>>>

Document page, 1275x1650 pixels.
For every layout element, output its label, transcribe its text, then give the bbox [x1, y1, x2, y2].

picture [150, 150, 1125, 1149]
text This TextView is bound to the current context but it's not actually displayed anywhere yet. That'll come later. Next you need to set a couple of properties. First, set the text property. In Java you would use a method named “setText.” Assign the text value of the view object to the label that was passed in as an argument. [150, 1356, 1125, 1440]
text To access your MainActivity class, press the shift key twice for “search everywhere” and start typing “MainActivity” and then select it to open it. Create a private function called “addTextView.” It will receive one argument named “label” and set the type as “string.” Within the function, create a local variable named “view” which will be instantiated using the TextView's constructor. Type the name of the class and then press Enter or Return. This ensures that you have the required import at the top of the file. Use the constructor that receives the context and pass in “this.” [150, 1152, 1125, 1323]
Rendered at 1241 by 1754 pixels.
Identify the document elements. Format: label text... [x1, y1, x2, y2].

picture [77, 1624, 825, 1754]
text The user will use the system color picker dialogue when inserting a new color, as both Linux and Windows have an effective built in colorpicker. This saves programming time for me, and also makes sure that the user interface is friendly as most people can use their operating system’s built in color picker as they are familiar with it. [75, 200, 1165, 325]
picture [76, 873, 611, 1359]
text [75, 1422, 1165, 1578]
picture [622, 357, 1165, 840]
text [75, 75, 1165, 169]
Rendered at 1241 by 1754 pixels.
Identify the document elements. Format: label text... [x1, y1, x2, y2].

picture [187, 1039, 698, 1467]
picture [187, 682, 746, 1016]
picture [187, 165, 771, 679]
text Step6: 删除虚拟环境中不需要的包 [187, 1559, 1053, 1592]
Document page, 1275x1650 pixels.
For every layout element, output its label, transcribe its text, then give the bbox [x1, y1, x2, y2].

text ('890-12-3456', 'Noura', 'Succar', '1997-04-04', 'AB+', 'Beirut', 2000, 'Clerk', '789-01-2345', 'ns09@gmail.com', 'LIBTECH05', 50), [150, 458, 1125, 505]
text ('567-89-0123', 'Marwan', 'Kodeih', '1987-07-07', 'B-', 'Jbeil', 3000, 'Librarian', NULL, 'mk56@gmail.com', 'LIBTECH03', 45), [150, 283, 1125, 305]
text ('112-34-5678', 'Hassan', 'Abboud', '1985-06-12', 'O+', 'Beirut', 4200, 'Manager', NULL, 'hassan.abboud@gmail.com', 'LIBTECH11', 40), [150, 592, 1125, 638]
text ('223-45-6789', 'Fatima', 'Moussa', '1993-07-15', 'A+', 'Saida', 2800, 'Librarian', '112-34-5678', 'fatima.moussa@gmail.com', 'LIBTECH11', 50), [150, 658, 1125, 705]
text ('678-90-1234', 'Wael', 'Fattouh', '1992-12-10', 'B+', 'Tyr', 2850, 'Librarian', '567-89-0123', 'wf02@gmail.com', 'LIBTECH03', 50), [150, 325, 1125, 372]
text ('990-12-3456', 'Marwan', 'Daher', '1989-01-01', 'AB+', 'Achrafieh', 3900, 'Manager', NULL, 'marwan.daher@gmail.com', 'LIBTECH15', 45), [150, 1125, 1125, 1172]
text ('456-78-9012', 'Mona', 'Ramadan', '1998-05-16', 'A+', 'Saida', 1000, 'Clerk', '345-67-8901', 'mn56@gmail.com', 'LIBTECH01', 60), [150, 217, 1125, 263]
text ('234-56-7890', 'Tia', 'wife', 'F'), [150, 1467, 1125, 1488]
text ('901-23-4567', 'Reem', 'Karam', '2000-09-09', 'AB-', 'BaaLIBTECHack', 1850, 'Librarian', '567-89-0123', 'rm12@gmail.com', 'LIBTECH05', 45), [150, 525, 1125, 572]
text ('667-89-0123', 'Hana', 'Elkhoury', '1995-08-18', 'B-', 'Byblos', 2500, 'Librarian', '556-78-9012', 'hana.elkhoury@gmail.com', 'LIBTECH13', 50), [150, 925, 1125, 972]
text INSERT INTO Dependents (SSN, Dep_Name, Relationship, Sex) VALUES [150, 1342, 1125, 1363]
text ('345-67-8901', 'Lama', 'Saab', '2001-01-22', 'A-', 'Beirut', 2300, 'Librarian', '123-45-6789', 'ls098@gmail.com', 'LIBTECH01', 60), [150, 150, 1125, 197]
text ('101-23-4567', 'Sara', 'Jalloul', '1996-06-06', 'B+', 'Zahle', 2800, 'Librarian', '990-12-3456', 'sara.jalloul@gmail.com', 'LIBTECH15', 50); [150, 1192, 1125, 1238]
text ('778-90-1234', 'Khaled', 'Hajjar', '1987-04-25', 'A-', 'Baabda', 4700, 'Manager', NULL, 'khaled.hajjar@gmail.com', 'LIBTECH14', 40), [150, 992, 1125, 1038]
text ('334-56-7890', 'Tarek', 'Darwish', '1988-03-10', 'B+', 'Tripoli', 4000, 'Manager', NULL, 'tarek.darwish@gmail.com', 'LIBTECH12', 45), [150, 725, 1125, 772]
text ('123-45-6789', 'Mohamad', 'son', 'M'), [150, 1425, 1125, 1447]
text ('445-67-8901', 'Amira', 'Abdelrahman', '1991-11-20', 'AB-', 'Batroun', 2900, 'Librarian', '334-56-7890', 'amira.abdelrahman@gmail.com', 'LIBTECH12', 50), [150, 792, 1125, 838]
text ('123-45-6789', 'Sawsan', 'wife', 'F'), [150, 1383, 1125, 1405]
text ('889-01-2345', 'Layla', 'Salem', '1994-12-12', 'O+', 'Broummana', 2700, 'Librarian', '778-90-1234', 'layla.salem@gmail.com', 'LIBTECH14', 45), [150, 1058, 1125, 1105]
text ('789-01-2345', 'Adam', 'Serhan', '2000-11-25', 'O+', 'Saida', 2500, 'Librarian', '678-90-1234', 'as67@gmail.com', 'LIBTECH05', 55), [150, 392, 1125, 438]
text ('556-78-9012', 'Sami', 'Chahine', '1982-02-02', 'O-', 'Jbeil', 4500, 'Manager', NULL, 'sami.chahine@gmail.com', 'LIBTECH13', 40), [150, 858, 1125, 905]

<<<

→ Your task: Would you output every entry exactly as it was written?

→ Problem solution:
Document page, 1275x1650 pixels.
For every layout element, output its label, transcribe its text, then give the bbox [x1, y1, x2, y2].

picture [150, 150, 1125, 1149]
text This TextView is bound to the current context but it's not actually displayed anywhere yet. That'll come later. Next you need to set a couple of properties. First, set the text property. In Java you would use a method named “setText.” Assign the text value of the view object to the label that was passed in as an argument. [150, 1356, 1125, 1440]
text To access your MainActivity class, press the shift key twice for “search everywhere” and start typing “MainActivity” and then select it to open it. Create a private function called “addTextView.” It will receive one argument named “label” and set the type as “string.” Within the function, create a local variable named “view” which will be instantiated using the TextView's constructor. Type the name of the class and then press Enter or Return. This ensures that you have the required import at the top of the file. Use the constructor that receives the context and pass in “this.” [150, 1152, 1125, 1323]
Rendered at 1241 by 1754 pixels.
Identify the document elements. Format: label text... [x1, y1, x2, y2].

picture [77, 1624, 825, 1754]
text The user will use the system color picker dialogue when inserting a new color, as both Linux and Windows have an effective built in colorpicker. This saves programming time for me, and also makes sure that the user interface is friendly as most people can use their operating system’s built in color picker as they are familiar with it. [75, 200, 1165, 325]
picture [76, 873, 611, 1359]
text [75, 1422, 1165, 1578]
picture [622, 357, 1165, 840]
text [75, 75, 1165, 169]
Rendered at 1241 by 1754 pixels.
Identify the document elements. Format: label text... [x1, y1, x2, y2].

picture [187, 1039, 698, 1467]
picture [187, 682, 746, 1016]
picture [187, 165, 771, 679]
text Step6: 删除虚拟环境中不需要的包 [187, 1559, 1053, 1592]
Document page, 1275x1650 pixels.
For every layout element, output its label, transcribe its text, then give the bbox [x1, y1, x2, y2].

text ('890-12-3456', 'Noura', 'Succar', '1997-04-04', 'AB+', 'Beirut', 2000, 'Clerk', '789-01-2345', 'ns09@gmail.com', 'LIBTECH05', 50), [150, 458, 1125, 505]
text ('567-89-0123', 'Marwan', 'Kodeih', '1987-07-07', 'B-', 'Jbeil', 3000, 'Librarian', NULL, 'mk56@gmail.com', 'LIBTECH03', 45), [150, 283, 1125, 305]
text ('112-34-5678', 'Hassan', 'Abboud', '1985-06-12', 'O+', 'Beirut', 4200, 'Manager', NULL, 'hassan.abboud@gmail.com', 'LIBTECH11', 40), [150, 592, 1125, 638]
text ('223-45-6789', 'Fatima', 'Moussa', '1993-07-15', 'A+', 'Saida', 2800, 'Librarian', '112-34-5678', 'fatima.moussa@gmail.com', 'LIBTECH11', 50), [150, 658, 1125, 705]
text ('678-90-1234', 'Wael', 'Fattouh', '1992-12-10', 'B+', 'Tyr', 2850, 'Librarian', '567-89-0123', 'wf02@gmail.com', 'LIBTECH03', 50), [150, 325, 1125, 372]
text ('990-12-3456', 'Marwan', 'Daher', '1989-01-01', 'AB+', 'Achrafieh', 3900, 'Manager', NULL, 'marwan.daher@gmail.com', 'LIBTECH15', 45), [150, 1125, 1125, 1172]
text ('456-78-9012', 'Mona', 'Ramadan', '1998-05-16', 'A+', 'Saida', 1000, 'Clerk', '345-67-8901', 'mn56@gmail.com', 'LIBTECH01', 60), [150, 217, 1125, 263]
text ('234-56-7890', 'Tia', 'wife', 'F'), [150, 1467, 1125, 1488]
text ('901-23-4567', 'Reem', 'Karam', '2000-09-09', 'AB-', 'BaaLIBTECHack', 1850, 'Librarian', '567-89-0123', 'rm12@gmail.com', 'LIBTECH05', 45), [150, 525, 1125, 572]
text ('667-89-0123', 'Hana', 'Elkhoury', '1995-08-18', 'B-', 'Byblos', 2500, 'Librarian', '556-78-9012', 'hana.elkhoury@gmail.com', 'LIBTECH13', 50), [150, 925, 1125, 972]
text INSERT INTO Dependents (SSN, Dep_Name, Relationship, Sex) VALUES [150, 1342, 1125, 1363]
text ('345-67-8901', 'Lama', 'Saab', '2001-01-22', 'A-', 'Beirut', 2300, 'Librarian', '123-45-6789', 'ls098@gmail.com', 'LIBTECH01', 60), [150, 150, 1125, 197]
text ('101-23-4567', 'Sara', 'Jalloul', '1996-06-06', 'B+', 'Zahle', 2800, 'Librarian', '990-12-3456', 'sara.jalloul@gmail.com', 'LIBTECH15', 50); [150, 1192, 1125, 1238]
text ('778-90-1234', 'Khaled', 'Hajjar', '1987-04-25', 'A-', 'Baabda', 4700, 'Manager', NULL, 'khaled.hajjar@gmail.com', 'LIBTECH14', 40), [150, 992, 1125, 1038]
text ('334-56-7890', 'Tarek', 'Darwish', '1988-03-10', 'B+', 'Tripoli', 4000, 'Manager', NULL, 'tarek.darwish@gmail.com', 'LIBTECH12', 45), [150, 725, 1125, 772]
text ('123-45-6789', 'Mohamad', 'son', 'M'), [150, 1425, 1125, 1447]
text ('445-67-8901', 'Amira', 'Abdelrahman', '1991-11-20', 'AB-', 'Batroun', 2900, 'Librarian', '334-56-7890', 'amira.abdelrahman@gmail.com', 'LIBTECH12', 50), [150, 792, 1125, 838]
text ('123-45-6789', 'Sawsan', 'wife', 'F'), [150, 1383, 1125, 1405]
text ('889-01-2345', 'Layla', 'Salem', '1994-12-12', 'O+', 'Broummana', 2700, 'Librarian', '778-90-1234', 'layla.salem@gmail.com', 'LIBTECH14', 45), [150, 1058, 1125, 1105]
text ('789-01-2345', 'Adam', 'Serhan', '2000-11-25', 'O+', 'Saida', 2500, 'Librarian', '678-90-1234', 'as67@gmail.com', 'LIBTECH05', 55), [150, 392, 1125, 438]
text ('556-78-9012', 'Sami', 'Chahine', '1982-02-02', 'O-', 'Jbeil', 4500, 'Manager', NULL, 'sami.chahine@gmail.com', 'LIBTECH13', 40), [150, 858, 1125, 905]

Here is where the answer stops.